__本文__:
========

陽の光を受けて卵のような肌の輝きを放つ女性、
疑わしそうな表情の若者、
ちょっと異様な雰囲気の年配の占い師、
そうっと若者から盗みを働く女性たち。

最初に鮮やかな色合いに目を奪われるのですが、
よくみると緊張感の漂う中での眼差しの動きに、
こちらの方が落ち着かない気持ちになります。

そして、多くの人が足を止めていたのが
ポンパドゥール夫人を描いた作品で有名な
ブーシェの「ヴィーナスの化粧」。

官能的でありつつも優美で、
柔らかい青い色合いも素敵でした。

インパクトが大きかったのは
マリー・ドニーズ・ヴィレールの
「マリー・ジョゼフィーヌ・シャルロット・デュ・ヴァル・ドーニュ」。

この絵のある展示室に入った途端、
彼女がひたと見つめる視線を感じるのです。

一心に集中しているその目力の強さに、
びっくりしてしまうのです。

その他にも、ゴッホやゴーギャン、
セザンヌ、モネ、マネ、エル・グレコ、など、
有名画家の作品がずらり。

気がつくと出口の前にきていましたが、
「あれ、おかしいな・・・」
そうです、楽しみにしてきた
フェルメールの作品に出会っていないのです。

係員の方に伺ってみると、
どうやら見逃した展示室があった模様。

展示室のマップを見せていただき、
慌てて順路を逆走?しました。

お目当のフェルメールの
「信仰の寓意」も日本初公開作品で、
フェルメールの最晩年の作品の一つと
言われています。

(赤い四角の説明の右下の、
女性が胸に手を当てている作品です)

絵の前に立って見て、
なんだか不思議な印象を受けました。

それはあらぬ方向に向けられた
女性の視線のせいでも、
部屋の奥の薄暗いキリスト磔刑図のせいでも
なさそうなのですが、
一言で言うと
「魂が抜けた」

========

__課題__: 本文によると、フェルメールの「信仰の寓意」は、画家のどの時期の作品の一つと言われていますか。

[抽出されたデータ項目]
========

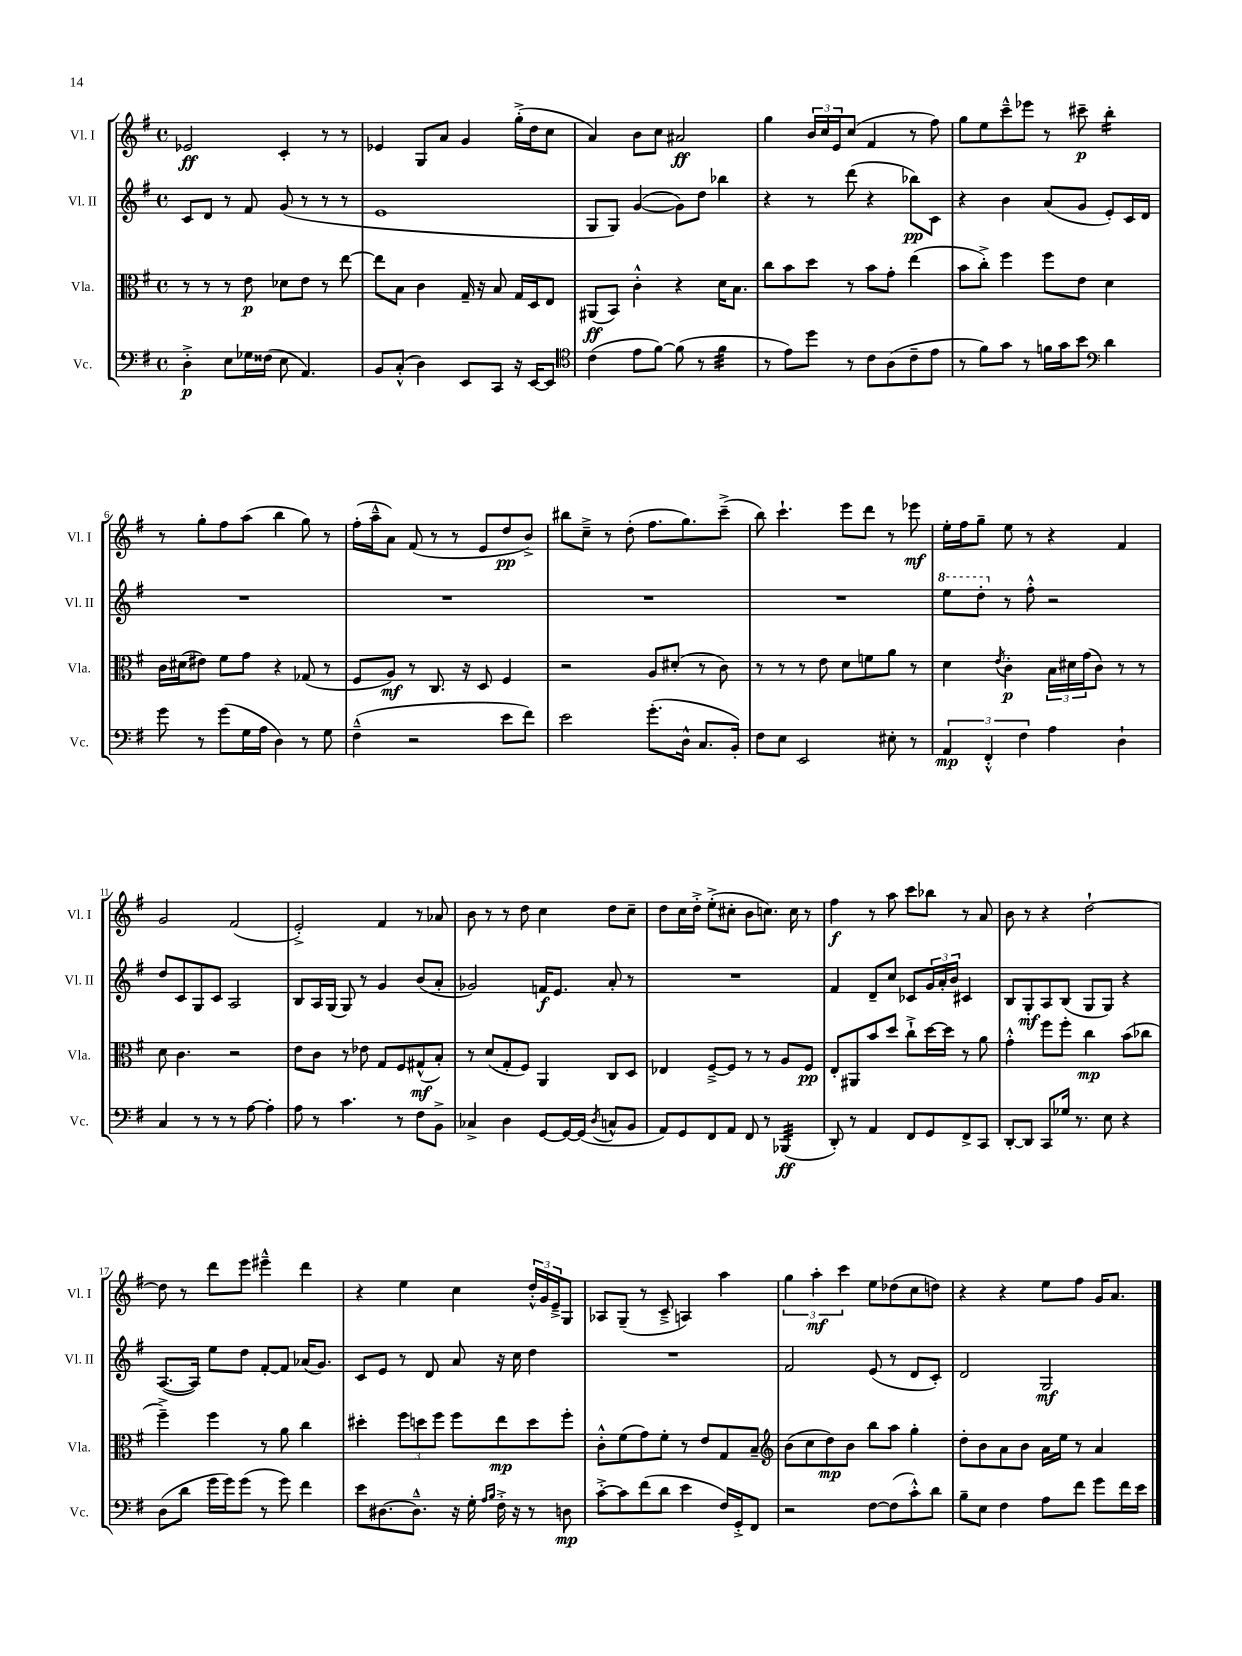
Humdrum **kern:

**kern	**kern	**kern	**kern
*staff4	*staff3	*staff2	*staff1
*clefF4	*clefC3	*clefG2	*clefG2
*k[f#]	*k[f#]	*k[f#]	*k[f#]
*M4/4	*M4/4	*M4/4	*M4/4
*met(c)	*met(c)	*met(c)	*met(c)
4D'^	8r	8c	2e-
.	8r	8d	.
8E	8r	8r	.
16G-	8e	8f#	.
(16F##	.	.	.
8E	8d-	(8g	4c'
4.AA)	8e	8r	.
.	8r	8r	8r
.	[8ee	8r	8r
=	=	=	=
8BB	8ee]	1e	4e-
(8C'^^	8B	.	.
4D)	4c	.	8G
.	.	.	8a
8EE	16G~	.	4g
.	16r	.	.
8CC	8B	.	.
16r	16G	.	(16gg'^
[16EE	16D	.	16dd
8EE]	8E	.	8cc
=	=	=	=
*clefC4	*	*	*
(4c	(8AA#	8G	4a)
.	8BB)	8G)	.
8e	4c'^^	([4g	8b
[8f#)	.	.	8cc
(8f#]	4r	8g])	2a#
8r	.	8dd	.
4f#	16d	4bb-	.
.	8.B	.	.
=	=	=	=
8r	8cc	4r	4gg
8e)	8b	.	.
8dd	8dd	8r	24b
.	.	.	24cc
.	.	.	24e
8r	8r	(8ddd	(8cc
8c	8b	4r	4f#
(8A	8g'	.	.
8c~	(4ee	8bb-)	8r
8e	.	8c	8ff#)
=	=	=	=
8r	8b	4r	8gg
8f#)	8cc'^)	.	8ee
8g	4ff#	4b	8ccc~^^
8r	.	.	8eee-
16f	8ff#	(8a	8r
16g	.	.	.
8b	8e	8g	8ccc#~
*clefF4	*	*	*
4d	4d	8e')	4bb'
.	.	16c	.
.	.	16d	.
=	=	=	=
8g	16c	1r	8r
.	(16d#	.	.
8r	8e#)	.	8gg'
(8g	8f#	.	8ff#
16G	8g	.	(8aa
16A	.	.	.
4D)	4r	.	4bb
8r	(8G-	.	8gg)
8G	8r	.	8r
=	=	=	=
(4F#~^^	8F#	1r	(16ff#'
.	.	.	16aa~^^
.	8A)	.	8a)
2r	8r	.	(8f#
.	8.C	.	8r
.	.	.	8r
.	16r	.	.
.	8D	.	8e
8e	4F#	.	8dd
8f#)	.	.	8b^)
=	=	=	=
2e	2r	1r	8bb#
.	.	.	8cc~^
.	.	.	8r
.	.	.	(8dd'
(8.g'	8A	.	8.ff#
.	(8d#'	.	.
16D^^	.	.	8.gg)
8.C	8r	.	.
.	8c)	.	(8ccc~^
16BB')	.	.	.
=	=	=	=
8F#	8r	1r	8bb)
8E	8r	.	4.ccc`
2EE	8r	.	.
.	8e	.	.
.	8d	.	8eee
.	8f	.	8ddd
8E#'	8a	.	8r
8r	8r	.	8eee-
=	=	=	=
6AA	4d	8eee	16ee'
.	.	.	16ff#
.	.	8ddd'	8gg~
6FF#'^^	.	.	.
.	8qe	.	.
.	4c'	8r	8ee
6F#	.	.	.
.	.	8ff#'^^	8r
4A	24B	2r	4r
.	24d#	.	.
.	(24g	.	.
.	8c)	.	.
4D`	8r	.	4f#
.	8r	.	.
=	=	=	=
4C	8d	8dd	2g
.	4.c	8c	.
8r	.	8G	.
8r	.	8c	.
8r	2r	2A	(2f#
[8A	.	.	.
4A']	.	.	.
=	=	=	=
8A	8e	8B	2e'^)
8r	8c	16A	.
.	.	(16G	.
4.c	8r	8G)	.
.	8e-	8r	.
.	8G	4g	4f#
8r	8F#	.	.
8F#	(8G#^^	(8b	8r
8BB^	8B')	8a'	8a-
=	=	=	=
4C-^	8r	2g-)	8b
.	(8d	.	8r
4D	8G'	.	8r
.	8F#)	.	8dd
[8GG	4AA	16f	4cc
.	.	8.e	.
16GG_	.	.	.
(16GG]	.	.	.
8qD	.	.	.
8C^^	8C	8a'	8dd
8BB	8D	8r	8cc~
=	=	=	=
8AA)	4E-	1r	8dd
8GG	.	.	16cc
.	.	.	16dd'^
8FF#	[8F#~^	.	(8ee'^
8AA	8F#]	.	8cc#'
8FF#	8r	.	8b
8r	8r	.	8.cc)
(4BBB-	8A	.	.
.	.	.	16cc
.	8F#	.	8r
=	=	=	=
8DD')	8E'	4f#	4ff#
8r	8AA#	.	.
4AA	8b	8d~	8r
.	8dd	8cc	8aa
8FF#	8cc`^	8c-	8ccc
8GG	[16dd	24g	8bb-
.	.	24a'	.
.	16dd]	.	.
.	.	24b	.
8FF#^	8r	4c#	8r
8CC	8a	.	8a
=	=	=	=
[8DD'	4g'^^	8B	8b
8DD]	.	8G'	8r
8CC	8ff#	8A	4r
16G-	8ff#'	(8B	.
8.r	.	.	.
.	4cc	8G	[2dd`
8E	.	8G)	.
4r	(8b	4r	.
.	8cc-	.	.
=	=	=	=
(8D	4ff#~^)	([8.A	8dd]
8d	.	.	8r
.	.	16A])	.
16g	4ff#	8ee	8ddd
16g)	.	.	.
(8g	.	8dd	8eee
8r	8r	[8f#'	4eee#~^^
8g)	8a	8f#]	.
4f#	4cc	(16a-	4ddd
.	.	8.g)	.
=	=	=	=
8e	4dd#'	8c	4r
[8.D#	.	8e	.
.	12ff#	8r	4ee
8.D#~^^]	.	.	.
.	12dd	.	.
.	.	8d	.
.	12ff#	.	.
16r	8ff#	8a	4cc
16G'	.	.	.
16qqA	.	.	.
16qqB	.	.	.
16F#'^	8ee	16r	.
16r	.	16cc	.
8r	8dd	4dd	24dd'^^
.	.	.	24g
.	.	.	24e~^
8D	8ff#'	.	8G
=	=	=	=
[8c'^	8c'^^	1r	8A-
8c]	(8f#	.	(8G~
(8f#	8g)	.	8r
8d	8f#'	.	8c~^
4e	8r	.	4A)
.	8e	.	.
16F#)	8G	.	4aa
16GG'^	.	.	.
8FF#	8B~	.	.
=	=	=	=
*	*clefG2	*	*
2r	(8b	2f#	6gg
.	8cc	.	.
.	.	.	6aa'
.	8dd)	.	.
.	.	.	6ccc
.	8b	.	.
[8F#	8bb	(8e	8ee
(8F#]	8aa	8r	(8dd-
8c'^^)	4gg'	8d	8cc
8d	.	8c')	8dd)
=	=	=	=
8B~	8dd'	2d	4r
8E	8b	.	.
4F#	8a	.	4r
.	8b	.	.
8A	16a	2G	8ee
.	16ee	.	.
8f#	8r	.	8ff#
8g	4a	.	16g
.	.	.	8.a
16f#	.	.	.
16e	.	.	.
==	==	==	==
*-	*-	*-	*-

========

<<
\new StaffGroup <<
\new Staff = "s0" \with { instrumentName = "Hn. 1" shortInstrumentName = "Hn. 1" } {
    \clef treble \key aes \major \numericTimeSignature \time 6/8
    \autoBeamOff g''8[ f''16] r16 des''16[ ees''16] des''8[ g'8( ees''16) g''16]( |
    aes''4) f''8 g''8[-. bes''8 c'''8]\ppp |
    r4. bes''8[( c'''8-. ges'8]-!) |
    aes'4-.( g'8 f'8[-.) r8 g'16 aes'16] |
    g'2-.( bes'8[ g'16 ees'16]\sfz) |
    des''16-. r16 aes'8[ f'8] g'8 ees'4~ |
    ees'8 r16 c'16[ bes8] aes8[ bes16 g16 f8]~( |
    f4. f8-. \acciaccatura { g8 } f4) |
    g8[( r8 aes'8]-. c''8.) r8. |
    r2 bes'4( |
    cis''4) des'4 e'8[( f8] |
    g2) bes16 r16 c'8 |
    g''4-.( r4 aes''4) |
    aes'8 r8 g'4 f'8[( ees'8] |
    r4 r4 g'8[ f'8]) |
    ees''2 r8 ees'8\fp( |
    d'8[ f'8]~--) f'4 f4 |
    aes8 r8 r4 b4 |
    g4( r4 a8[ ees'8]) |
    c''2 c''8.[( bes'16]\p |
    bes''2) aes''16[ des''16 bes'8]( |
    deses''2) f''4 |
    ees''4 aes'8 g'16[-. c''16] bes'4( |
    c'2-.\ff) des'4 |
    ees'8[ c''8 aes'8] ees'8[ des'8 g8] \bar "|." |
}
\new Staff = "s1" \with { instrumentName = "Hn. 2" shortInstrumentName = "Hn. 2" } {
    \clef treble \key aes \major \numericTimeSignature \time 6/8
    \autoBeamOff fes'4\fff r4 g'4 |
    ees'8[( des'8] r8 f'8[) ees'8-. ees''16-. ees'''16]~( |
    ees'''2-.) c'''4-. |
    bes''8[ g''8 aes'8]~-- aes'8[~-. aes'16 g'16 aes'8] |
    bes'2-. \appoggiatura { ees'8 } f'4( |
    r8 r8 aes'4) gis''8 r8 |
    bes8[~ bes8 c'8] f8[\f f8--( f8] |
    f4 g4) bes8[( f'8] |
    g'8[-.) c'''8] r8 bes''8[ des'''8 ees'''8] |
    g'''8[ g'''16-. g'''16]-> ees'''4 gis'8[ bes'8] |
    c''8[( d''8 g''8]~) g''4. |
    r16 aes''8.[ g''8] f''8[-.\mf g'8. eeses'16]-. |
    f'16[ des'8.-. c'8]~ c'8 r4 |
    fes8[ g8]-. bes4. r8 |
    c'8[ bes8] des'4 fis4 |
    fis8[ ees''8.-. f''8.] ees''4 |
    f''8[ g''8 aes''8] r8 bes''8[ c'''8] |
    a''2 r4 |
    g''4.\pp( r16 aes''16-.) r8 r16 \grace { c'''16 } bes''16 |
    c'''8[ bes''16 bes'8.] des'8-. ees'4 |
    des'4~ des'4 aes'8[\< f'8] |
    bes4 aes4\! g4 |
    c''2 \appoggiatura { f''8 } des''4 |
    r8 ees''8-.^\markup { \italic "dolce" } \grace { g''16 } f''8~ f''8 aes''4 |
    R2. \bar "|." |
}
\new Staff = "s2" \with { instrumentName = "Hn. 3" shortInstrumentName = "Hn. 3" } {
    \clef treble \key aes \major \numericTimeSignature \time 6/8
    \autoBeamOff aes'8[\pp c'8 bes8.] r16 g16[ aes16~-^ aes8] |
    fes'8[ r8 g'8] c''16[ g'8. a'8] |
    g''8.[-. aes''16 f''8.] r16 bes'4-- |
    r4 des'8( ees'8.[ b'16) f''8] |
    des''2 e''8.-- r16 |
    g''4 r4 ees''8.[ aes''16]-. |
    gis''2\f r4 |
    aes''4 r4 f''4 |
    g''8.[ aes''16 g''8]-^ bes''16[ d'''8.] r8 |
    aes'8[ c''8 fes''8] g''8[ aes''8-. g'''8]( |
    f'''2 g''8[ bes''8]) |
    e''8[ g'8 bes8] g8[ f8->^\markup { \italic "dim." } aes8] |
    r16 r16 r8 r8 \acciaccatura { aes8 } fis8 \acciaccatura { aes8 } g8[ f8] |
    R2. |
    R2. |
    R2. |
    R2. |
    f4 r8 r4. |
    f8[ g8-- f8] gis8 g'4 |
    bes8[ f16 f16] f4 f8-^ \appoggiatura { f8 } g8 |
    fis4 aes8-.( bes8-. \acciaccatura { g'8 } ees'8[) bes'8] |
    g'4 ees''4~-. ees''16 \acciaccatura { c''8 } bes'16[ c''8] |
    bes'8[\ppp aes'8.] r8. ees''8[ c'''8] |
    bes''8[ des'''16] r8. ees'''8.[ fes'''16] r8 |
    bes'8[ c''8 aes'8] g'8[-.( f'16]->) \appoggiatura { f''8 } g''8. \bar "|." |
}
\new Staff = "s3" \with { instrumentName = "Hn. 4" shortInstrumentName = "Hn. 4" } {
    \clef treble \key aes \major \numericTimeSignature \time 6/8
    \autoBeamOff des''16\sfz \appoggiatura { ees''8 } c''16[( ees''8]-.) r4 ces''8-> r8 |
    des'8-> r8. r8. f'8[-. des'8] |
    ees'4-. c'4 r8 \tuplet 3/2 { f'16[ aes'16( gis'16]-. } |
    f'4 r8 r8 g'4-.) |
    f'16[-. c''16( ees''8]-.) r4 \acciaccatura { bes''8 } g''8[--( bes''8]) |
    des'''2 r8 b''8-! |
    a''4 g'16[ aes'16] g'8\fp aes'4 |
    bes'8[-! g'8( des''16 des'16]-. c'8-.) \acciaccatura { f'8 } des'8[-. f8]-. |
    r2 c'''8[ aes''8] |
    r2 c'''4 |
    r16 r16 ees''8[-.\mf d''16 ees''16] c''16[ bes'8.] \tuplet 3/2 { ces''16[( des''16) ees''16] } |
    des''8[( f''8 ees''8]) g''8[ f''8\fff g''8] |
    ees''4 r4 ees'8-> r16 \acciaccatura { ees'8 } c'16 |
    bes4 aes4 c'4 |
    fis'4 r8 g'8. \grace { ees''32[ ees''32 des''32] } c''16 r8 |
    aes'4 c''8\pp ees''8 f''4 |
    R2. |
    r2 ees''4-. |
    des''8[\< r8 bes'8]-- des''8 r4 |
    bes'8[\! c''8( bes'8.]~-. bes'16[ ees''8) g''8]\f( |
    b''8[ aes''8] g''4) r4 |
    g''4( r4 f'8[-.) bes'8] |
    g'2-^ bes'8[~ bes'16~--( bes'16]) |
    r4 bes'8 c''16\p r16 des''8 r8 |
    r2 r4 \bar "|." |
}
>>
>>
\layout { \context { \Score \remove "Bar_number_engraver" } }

========

__解答__: フェルメールの最晩年の作品の一つと言われています。